_Exercise requirements_: Look through the listing below, and wherever a line has the string "ترجمة", pull it out.

_Records to use_:
- - -
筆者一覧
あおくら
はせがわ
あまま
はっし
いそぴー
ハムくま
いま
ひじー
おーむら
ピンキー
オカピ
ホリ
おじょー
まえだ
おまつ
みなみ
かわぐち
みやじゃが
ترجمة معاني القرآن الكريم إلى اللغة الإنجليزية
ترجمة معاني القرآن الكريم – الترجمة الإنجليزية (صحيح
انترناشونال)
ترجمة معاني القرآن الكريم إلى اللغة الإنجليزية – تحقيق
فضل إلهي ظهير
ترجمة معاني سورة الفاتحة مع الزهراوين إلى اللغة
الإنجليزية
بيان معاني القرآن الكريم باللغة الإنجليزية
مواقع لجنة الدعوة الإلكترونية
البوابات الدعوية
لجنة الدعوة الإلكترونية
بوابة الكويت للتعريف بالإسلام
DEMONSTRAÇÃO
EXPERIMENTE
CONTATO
- - -
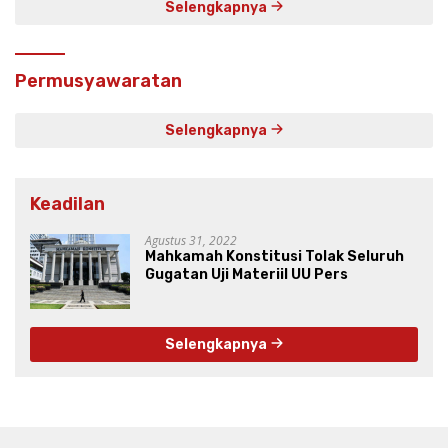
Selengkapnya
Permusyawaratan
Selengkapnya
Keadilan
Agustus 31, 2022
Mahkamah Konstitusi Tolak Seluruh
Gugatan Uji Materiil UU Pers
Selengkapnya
- - -
_Reply_:
ترجمة معاني القرآن الكريم إلى اللغة الإنجليزية
ترجمة معاني القرآن الكريم – الترجمة الإنجليزية (صحيح
ترجمة معاني القرآن الكريم إلى اللغة الإنجليزية – تحقيق
ترجمة معاني سورة الفاتحة مع الزهراوين إلى اللغة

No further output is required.